Let’s Talk Genetics and the “Morning After”
It’s true – hangovers are just plain awful. But new research has found that those who are genetically predisposed to alcoholism may actually hold onto the painful memory of them more than the average joe.
Let’s dig in…
Family History Impacts How You Remember Hangovers
Dr. Richard Stephens, a psychologist at Keele University, set out to study hangovers in people with a family history of alcohol use disorder, curious as to whether hangovers – described as unpleasant effects felt the morning after drinking alcohol – had an impact on people who already had a genetic predisposition to drink too much.

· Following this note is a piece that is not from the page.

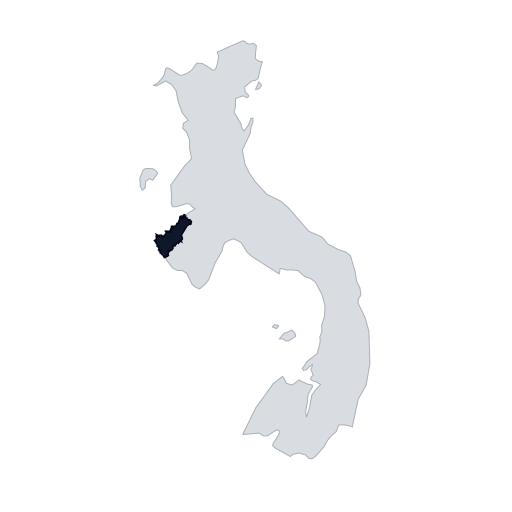 Mariato, Veraguas, Panama shown in context, rotated 66°
{"feature_id": "35544464B44926155348372", "entity_name": "Mariato", "entity_type": "district", "adm_level": 2, "iso_a3": "PAN", "parent_name": "Panama", "parent_adm1": "Veraguas", "projection": "mercator", "projection_center": [-80.871, 7.491], "detail": "fine", "context": "in_parent", "style": "filled", "palette": "ink", "viewbox_px": 512, "rotation_deg": 66, "n_neighbors": 0, "source": "geoboundaries", "source_scale": "gbopen_adm2", "svg_char_len": 8404}
<svg xmlns="http://www.w3.org/2000/svg" viewBox="0 0 512 512"><g transform="rotate(66 256 256)"><path d="M451.4,237.6L450.1,238.5L446.1,244.2L444.0,249.1L449.1,254.2L450.6,259.7L453.5,265.6L458.0,271.6L463.0,282.6L464.1,287.0L462.7,289.9L457.9,291.7L453.5,296.8L452.2,303.1L453.1,306.2L439.7,316.3L436.3,318.0L434.0,316.4L431.1,311.4L427.7,307.3L425.9,305.9L424.8,305.8L423.7,306.8L423.3,309.0L425.0,318.4L423.5,322.2L419.0,325.2L413.8,340.6L411.8,338.6L394.6,317.9L379.7,292.3L376.7,280.7L380.5,280.0L384.2,280.2L386.2,278.4L388.6,275.1L386.7,267.2L393.9,261.2L396.6,257.2L398.6,257.7L403.3,264.5L410.2,268.4L418.6,274.1L423.8,275.4L417.2,269.5L405.9,261.6L402.7,256.4L399.6,249.2L395.2,252.3L393.1,254.9L390.8,256.4L388.8,254.7L388.5,252.3L381.7,251.9L380.0,249.8L378.2,248.6L379.1,253.1L380.4,255.8L379.7,259.2L377.5,259.4L375.6,256.0L373.2,252.8L370.0,239.7L362.4,233.6L358.9,231.5L356.0,230.7L351.8,226.5L346.2,224.3L338.6,217.7L329.2,213.1L317.7,211.4L303.8,212.4L299.2,215.0L296.0,218.3L294.5,219.9L286.3,223.6L283.2,229.1L281.2,233.7L277.1,238.9L281.8,242.1L255.0,259.8L249.7,262.4L237.7,264.2L234.9,266.1L231.2,269.6L230.7,275.0L231.3,279.5L234.8,283.0L237.9,285.2L245.3,295.7L258.6,309.0L261.1,313.9L263.2,321.1L259.2,324.4L256.1,325.9L243.5,326.4L239.1,329.3L237.3,333.7L232.6,337.3L216.4,340.8L203.6,341.2L199.6,337.1L198.7,325.6L190.1,305.9L188.0,292.3L185.9,294.0L181.3,295.5L179.8,298.9L178.6,308.9L176.9,312.4L173.4,312.0L166.2,308.4L156.6,305.1L144.3,283.9L143.0,279.9L140.6,275.1L131.2,273.1L123.1,269.5L114.3,269.0L109.8,271.0L105.2,268.4L104.4,262.6L95.2,265.2L83.3,264.3L72.7,261.8L65.4,263.2L59.4,267.3L60.2,277.9L58.4,280.0L58.1,275.6L56.0,270.7L53.5,266.5L48.1,262.3L47.9,260.7L50.0,258.5L59.7,252.3L60.9,249.7L61.0,244.4L60.1,239.2L55.7,231.6L58.2,226.9L63.2,223.2L68.4,220.2L69.2,218.9L68.3,216.4L65.3,213.6L58.3,208.8L54.1,208.5L53.9,194.9L54.1,180.4L55.2,178.9L57.7,178.1L59.8,175.9L60.9,171.6L64.0,170.1L69.6,173.4L75.2,176.3L77.6,175.3L79.3,173.9L80.6,172.5L81.0,171.2L85.5,175.0L94.7,181.9L95.3,185.2L94.4,188.5L96.9,197.7L101.7,199.1L106.6,197.3L107.8,199.0L106.9,200.7L104.4,202.6L103.8,210.6L111.7,214.3L115.6,217.6L128.8,216.0L133.6,216.9L136.9,216.0L133.2,209.6L128.3,204.8L128.7,202.7L132.4,204.3L135.3,207.5L141.7,211.5L153.6,225.4L167.3,228.7L178.0,228.3L188.1,226.4L204.1,221.0L215.7,211.3L224.9,206.9L254.9,197.7L265.5,188.0L270.0,186.7L274.3,185.5L283.7,178.2L288.8,172.5L294.1,169.6L310.0,171.7L320.3,174.4L327.3,174.0L334.2,175.9L337.1,180.1L340.2,181.9L357.0,181.4L370.7,183.5L400.8,195.8L418.8,207.9L428.4,220.9L451.4,237.6ZM149.5,333.1L145.6,333.5L137.6,330.4L131.8,324.4L131.3,322.5L131.4,320.5L134.6,314.4L138.9,312.3L140.6,312.3L144.7,319.4L141.9,322.1L143.0,326.5L148.8,329.7L149.5,333.1ZM342.6,265.3L341.2,268.3L337.9,261.5L338.4,259.8L338.2,253.6L341.4,252.0L343.7,251.9L345.6,252.7L346.8,260.0L345.8,263.2L342.6,265.3ZM104.5,185.3L103.7,188.7L98.2,182.6L101.5,181.6L102.7,181.8L104.5,185.3ZM330.7,266.7L327.5,269.9L326.3,266.9L328.5,263.7L329.3,263.7L330.7,266.7Z" fill="#d9dde1" stroke="#a8b0b8" stroke-width="1"/><path d="M198.0,301.0L197.5,301.4L197.2,301.5L197.0,301.4L196.6,301.3L196.1,301.8L195.9,301.9L195.7,302.2L195.9,302.3L195.6,302.6L195.4,303.0L195.3,302.9L195.2,303.0L195.3,303.3L194.8,303.8L194.6,303.8L194.6,304.0L194.4,304.0L193.9,303.7L193.6,303.8L193.6,304.1L193.8,304.0L193.7,304.2L193.8,304.4L193.1,304.5L193.0,304.3L192.9,304.6L192.5,304.6L192.3,304.4L192.1,304.5L191.6,304.6L191.4,304.4L191.4,304.7L191.6,304.9L191.2,304.9L191.4,305.1L191.2,305.0L191.1,304.8L190.7,304.7L190.3,304.5L189.7,304.5L189.2,304.4L189.0,304.8L189.2,305.6L189.6,305.7L189.7,305.4L189.7,305.5L190.0,305.2L190.0,305.3L190.4,305.5L190.0,305.3L189.5,305.9L189.7,306.4L190.3,306.9L190.5,307.0L190.9,306.7L191.7,306.7L192.1,307.0L192.4,306.9L192.6,306.9L192.5,307.0L192.6,307.3L192.8,307.3L193.0,307.3L192.6,307.3L192.4,307.1L192.1,307.1L192.1,307.4L192.6,307.6L192.2,307.6L192.0,307.4L191.9,307.0L191.5,307.0L191.5,307.8L191.6,308.1L191.9,308.4L192.3,308.2L192.6,308.3L192.2,308.3L191.9,308.5L191.5,308.0L191.3,307.0L190.6,307.1L190.3,307.3L190.3,307.6L190.2,307.8L190.3,307.8L190.2,307.8L190.3,307.6L190.2,307.3L190.0,307.2L189.8,307.5L189.6,307.8L189.7,308.1L189.6,308.3L189.8,308.6L189.7,309.0L189.7,308.6L189.5,308.2L189.2,308.0L189.0,308.8L189.1,309.3L190.1,310.2L192.2,311.2L192.3,312.1L193.2,312.4L193.2,312.2L193.7,312.0L193.3,312.2L193.3,312.5L193.6,312.6L193.8,312.4L194.0,312.5L194.1,312.4L194.0,312.6L193.8,312.5L193.7,312.7L193.9,313.0L194.2,313.1L194.4,313.3L194.1,313.1L194.4,313.8L194.3,314.2L194.0,314.6L194.1,314.9L194.6,315.4L195.0,315.6L196.2,317.2L196.7,317.4L196.2,317.3L196.1,317.2L196.1,317.9L195.7,318.3L195.5,318.6L195.6,319.6L195.5,320.0L194.9,320.0L194.9,320.4L194.7,320.4L194.5,321.1L194.9,321.3L195.0,321.5L196.2,321.9L196.0,321.7L196.3,321.9L196.3,322.0L196.4,322.4L196.7,322.4L196.9,322.7L197.0,322.6L196.9,322.8L196.7,322.7L196.7,322.8L196.8,323.0L197.6,323.8L198.3,324.8L198.5,325.3L198.4,325.7L198.6,325.4L198.5,325.1L198.5,324.9L198.4,324.6L198.7,325.0L198.6,325.3L199.0,325.2L199.2,324.9L199.2,325.0L199.2,325.3L199.5,325.3L199.2,325.3L199.1,325.0L198.7,325.3L198.6,325.5L198.8,325.5L198.7,325.5L198.4,325.9L198.5,326.2L198.7,326.3L198.4,326.2L198.4,325.8L198.1,325.7L198.1,326.0L197.9,326.0L197.9,326.3L197.8,326.5L197.5,326.5L197.4,326.6L197.5,326.8L197.4,327.2L197.5,327.3L197.7,327.8L197.9,327.5L197.8,327.4L198.0,327.3L198.3,327.2L198.0,327.3L198.0,327.6L197.8,327.7L197.6,328.3L197.8,328.3L198.4,328.9L199.6,330.3L199.6,330.2L200.0,330.0L199.7,330.3L199.9,331.0L200.1,331.1L200.1,331.6L200.4,332.4L200.4,333.0L200.5,333.0L200.4,333.1L200.3,333.4L199.8,333.3L199.6,333.5L199.2,334.0L198.5,333.9L198.4,334.2L198.5,334.3L198.2,334.6L198.3,334.9L198.0,335.2L197.8,335.8L198.1,336.3L198.3,336.1L198.5,336.2L198.6,336.3L198.9,336.2L199.0,336.0L198.9,336.2L198.9,336.3L198.7,336.3L198.4,336.2L198.1,336.4L198.1,336.6L197.9,336.8L198.2,337.1L198.1,337.5L197.5,337.5L197.4,337.9L197.2,338.0L196.8,338.6L197.4,338.7L197.2,339.1L197.3,339.2L197.6,339.1L197.9,339.2L197.9,339.3L198.0,339.4L198.7,339.1L198.7,339.3L199.2,339.5L199.3,339.8L199.9,339.9L199.9,340.3L200.1,340.5L200.6,340.9L200.7,341.1L200.4,341.8L200.6,342.2L200.6,342.3L201.1,342.0L201.3,342.3L201.8,342.3L202.1,341.8L202.3,342.1L202.7,342.1L202.9,341.9L202.8,341.6L203.4,341.4L203.5,341.9L204.2,342.0L204.3,341.9L204.3,341.7L204.5,341.8L204.8,341.5L205.5,341.8L206.3,341.9L206.5,342.2L206.9,342.4L207.2,342.1L207.4,342.0L207.5,342.1L208.0,341.6L208.4,341.4L208.8,341.4L209.5,341.6L210.2,341.6L210.3,341.9L210.6,341.5L210.8,341.5L211.6,341.7L211.6,341.9L211.8,341.7L211.9,342.0L212.1,341.7L212.5,341.8L212.4,341.7L212.5,341.6L212.6,341.8L213.0,342.0L213.6,341.8L213.9,341.9L213.8,341.6L214.1,341.6L214.4,341.5L214.5,341.6L214.9,341.6L215.0,341.7L215.4,341.5L215.5,341.5L215.5,341.3L216.0,341.3L216.1,341.1L216.3,340.9L216.9,340.7L217.0,340.9L217.2,340.7L217.4,340.7L217.7,340.5L217.9,340.6L218.0,340.4L218.4,340.3L219.2,340.4L219.6,340.2L220.1,340.4L220.3,339.5L220.1,339.2L220.2,338.8L220.1,338.4L220.3,338.2L220.1,337.9L220.2,336.9L219.9,335.7L219.6,335.6L218.9,335.7L218.6,335.6L218.3,335.3L217.6,335.1L217.3,334.6L216.9,334.2L216.8,333.7L216.1,333.3L215.6,333.5L215.4,333.8L215.3,334.2L215.2,333.9L215.4,333.6L216.3,332.7L216.2,332.5L216.4,331.9L216.0,331.1L216.3,330.8L216.2,330.2L215.6,329.4L215.5,329.0L215.2,328.7L214.9,328.6L214.7,328.6L214.5,328.4L214.2,328.5L213.8,328.0L213.0,327.7L212.6,327.2L213.0,326.7L213.7,326.3L213.9,326.1L213.2,325.5L213.3,325.2L213.0,324.7L212.9,324.2L212.6,324.1L212.5,323.9L211.9,323.6L211.8,323.3L211.9,322.7L212.2,322.6L212.5,321.9L212.9,321.7L212.5,321.1L212.4,320.6L212.1,320.4L211.8,320.3L211.9,319.6L211.4,319.3L212.0,318.8L212.1,318.5L212.6,318.2L211.6,318.1L211.0,317.8L210.9,317.4L211.0,317.0L210.8,316.9L210.8,316.6L209.9,316.0L209.6,315.9L209.1,316.2L208.8,316.0L208.6,316.1L208.2,315.8L207.8,316.0L207.4,315.7L206.8,315.9L206.7,315.6L206.3,315.3L200.4,306.7L199.8,303.2L200.5,303.0L200.5,302.6L200.0,302.1L199.2,301.9L199.0,301.4L198.6,301.3L198.4,301.2L198.2,301.3L198.0,301.0ZM196.2,338.1L196.3,337.9L195.9,338.2L196.0,338.2L195.8,338.4L196.2,338.1ZM197.5,328.2L197.3,328.2L197.2,328.3L197.3,328.3L197.5,328.2ZM196.5,338.0L196.5,337.7L196.3,337.9L196.5,338.0ZM196.7,328.5L196.5,328.4L196.5,328.6L196.7,328.5ZM197.0,328.2L196.9,328.1L197.0,328.2Z" fill="#0f172a" stroke="#020617" stroke-width="1.5"/></g></svg>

To arrive at his conclusion, Dr. Stephens used data from two studies. The first one asked 142 people – 24 of whom had a family history of problem drinking – about the frequency of their hangovers over the last 12 months. Interestingly enough, it was found that this group reported more frequent hangovers – even when researchers controlled the level of drinking across all subjects.
The second study consisted of 49 participants, 17 of whom had a family history of alcoholism. Each was interviewed the morning after a night of drinking. It had previously been thought that those with a genetic predisposition to drink too much would be prone to experiencing more severe hangovers, but this wasn’t the case.

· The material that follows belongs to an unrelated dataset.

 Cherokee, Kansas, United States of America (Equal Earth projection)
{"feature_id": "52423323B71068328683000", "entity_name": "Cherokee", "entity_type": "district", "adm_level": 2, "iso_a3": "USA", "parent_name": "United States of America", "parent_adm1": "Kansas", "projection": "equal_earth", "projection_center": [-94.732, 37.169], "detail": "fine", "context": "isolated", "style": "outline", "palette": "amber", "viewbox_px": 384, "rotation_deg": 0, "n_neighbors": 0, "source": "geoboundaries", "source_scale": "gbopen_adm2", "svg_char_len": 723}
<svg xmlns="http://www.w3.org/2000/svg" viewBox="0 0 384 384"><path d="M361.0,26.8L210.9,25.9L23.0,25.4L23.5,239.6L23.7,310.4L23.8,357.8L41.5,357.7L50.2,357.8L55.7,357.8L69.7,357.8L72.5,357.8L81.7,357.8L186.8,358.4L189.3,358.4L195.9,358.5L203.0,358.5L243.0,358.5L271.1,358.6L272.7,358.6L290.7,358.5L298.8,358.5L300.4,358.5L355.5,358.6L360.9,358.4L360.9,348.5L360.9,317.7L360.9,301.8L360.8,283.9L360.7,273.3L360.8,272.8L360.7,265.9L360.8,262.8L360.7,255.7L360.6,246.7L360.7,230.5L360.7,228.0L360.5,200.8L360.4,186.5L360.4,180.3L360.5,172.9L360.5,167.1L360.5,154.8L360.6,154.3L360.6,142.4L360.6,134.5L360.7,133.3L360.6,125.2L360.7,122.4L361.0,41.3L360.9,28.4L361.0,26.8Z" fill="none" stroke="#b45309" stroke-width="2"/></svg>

Instead, Dr. Stephens found the opposite: Those with a family background in alcoholism did not experience worse hangover symptoms when compared to those who didn’t have any family history of such.

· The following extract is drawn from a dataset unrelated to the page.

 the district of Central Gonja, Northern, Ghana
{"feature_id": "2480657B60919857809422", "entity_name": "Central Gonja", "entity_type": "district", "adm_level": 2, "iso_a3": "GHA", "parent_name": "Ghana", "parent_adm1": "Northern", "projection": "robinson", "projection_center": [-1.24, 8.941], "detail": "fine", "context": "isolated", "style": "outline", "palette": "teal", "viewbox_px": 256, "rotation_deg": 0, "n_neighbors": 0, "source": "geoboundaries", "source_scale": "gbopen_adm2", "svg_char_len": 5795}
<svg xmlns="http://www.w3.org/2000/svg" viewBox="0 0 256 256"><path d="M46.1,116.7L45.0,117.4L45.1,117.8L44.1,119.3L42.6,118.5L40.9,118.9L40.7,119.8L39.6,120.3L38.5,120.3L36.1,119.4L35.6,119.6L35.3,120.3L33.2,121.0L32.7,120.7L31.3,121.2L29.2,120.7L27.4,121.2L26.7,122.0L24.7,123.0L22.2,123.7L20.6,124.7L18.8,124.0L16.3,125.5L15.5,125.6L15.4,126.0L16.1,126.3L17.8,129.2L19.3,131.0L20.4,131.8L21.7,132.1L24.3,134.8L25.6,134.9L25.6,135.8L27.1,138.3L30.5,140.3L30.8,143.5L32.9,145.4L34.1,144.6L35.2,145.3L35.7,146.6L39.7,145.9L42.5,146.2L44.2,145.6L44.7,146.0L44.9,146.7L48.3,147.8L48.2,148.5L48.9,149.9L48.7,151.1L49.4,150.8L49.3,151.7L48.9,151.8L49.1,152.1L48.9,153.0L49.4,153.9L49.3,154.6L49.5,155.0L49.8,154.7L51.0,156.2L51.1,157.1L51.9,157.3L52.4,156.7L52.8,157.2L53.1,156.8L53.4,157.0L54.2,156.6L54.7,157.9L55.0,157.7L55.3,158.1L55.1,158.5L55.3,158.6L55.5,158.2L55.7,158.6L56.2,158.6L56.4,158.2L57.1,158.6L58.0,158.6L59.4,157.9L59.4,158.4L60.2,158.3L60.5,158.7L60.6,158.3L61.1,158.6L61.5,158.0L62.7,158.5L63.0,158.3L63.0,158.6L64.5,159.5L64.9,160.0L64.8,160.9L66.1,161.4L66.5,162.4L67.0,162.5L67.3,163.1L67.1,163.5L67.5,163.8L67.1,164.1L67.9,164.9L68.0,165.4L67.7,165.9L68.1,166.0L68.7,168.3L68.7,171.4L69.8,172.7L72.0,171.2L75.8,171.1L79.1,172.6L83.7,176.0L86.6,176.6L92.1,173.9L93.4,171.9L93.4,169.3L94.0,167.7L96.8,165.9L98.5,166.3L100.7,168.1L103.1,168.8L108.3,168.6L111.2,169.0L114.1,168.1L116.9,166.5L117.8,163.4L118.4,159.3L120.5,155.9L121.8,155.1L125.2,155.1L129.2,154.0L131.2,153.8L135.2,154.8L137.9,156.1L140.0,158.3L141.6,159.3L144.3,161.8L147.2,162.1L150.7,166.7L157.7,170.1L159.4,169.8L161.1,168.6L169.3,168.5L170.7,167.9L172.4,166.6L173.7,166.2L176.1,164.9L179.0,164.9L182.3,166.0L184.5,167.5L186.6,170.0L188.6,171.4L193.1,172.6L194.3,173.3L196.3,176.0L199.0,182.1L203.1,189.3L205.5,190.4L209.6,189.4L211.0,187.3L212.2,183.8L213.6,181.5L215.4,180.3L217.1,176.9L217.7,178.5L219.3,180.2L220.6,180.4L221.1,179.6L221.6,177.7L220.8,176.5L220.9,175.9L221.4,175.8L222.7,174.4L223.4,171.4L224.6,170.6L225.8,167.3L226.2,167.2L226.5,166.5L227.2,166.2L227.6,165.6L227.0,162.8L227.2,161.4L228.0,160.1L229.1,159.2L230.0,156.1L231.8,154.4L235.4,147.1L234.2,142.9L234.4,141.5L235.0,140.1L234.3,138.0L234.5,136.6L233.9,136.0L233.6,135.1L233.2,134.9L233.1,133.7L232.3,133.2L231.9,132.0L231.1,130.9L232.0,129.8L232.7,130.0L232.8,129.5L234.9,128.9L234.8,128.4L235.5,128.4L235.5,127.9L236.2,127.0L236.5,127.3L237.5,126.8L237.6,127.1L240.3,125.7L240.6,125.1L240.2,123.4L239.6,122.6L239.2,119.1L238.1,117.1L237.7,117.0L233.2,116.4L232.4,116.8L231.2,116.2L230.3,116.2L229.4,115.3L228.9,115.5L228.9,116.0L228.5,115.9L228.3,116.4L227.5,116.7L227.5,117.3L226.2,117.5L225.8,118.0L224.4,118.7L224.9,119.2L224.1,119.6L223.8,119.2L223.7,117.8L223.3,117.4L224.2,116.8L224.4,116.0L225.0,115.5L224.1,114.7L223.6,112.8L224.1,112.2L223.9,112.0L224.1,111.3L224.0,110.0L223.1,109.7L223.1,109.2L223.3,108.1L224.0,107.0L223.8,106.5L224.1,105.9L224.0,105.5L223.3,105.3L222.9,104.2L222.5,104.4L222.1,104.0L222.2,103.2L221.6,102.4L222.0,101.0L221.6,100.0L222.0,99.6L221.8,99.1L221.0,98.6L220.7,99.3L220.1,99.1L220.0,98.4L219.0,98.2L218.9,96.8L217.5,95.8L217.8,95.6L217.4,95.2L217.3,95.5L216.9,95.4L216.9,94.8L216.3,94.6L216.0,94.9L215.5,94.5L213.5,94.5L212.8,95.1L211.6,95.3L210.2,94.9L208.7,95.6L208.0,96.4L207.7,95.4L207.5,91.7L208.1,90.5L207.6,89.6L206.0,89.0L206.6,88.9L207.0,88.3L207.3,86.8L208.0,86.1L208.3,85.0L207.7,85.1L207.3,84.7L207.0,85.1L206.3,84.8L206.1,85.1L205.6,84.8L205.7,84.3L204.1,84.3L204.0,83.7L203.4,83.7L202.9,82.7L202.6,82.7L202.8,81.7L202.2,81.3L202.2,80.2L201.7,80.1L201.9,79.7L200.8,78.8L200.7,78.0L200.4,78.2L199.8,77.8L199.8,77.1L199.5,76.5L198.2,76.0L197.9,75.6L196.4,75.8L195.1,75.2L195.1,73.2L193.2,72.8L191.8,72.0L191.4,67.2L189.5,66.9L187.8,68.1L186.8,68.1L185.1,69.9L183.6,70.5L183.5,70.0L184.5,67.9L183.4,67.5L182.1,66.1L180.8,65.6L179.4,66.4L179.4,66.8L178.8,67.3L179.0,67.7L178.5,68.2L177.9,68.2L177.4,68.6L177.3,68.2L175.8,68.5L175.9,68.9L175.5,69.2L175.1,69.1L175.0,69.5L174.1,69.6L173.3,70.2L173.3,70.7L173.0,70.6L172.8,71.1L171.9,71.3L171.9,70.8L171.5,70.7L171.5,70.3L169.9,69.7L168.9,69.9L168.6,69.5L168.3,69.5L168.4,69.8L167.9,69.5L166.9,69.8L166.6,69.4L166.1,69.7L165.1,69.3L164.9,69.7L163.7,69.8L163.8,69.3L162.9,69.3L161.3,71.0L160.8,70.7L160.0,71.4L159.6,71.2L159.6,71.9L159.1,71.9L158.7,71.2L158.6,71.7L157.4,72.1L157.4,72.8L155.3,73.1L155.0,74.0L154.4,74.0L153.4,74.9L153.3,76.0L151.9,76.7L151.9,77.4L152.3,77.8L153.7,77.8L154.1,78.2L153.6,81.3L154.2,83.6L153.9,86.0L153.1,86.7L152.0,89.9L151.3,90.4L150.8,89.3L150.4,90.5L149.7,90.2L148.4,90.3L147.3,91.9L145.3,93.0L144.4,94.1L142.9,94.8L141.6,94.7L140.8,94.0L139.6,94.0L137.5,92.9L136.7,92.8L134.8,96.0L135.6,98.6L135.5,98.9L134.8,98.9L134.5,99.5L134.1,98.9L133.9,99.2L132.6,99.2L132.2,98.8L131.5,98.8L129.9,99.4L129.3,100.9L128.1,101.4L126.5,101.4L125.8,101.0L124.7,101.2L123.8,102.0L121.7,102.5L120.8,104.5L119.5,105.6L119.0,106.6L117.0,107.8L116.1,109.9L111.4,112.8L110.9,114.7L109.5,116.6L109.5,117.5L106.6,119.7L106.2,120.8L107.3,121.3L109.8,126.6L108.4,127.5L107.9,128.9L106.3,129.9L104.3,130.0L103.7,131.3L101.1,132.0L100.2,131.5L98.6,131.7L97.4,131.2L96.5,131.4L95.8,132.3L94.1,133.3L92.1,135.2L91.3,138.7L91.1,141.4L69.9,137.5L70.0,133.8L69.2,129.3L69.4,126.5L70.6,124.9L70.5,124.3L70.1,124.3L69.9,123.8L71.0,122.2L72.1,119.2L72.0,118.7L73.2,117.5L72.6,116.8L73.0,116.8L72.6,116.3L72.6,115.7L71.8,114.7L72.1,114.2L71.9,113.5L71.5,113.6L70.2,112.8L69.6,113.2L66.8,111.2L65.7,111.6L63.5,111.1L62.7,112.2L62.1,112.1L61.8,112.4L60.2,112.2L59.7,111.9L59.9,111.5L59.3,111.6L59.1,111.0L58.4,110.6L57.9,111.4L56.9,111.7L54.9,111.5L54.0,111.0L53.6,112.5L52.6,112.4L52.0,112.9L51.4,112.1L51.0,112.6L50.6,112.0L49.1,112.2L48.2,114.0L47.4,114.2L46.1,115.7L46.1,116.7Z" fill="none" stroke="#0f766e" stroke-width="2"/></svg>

What Do These Findings Mean?
Dr. Stephens explained these results, stating: “We started off this research by questioning whether hangovers might impact on problem drinking, either positively by providing a natural curb on excessive drinking, or negatively should some drinkers feel compelled to drink through a hangover, known as “the hair of the dog” drinking.”
“Taken together with findings from prior research it appears that people who are predisposed to develop problem drinking are no more susceptible to developing a hangover after a night of alcohol than people who aren’t predisposed. However, we found that such people appear to remember their hangovers more lucidly.
“It may be possible to exploit this lucid memory for hangovers to curb excessive drinking. Reminding problem drinkers of the negative consequences of incapacitating hangover, for example, letting down family members due to abandoned plans, may help them to manage their alcohol consumption.”
The research, entitled “Does familial risk for alcohol use disorder predict alcohol hangover?” was published in the journal Psychopharmacology.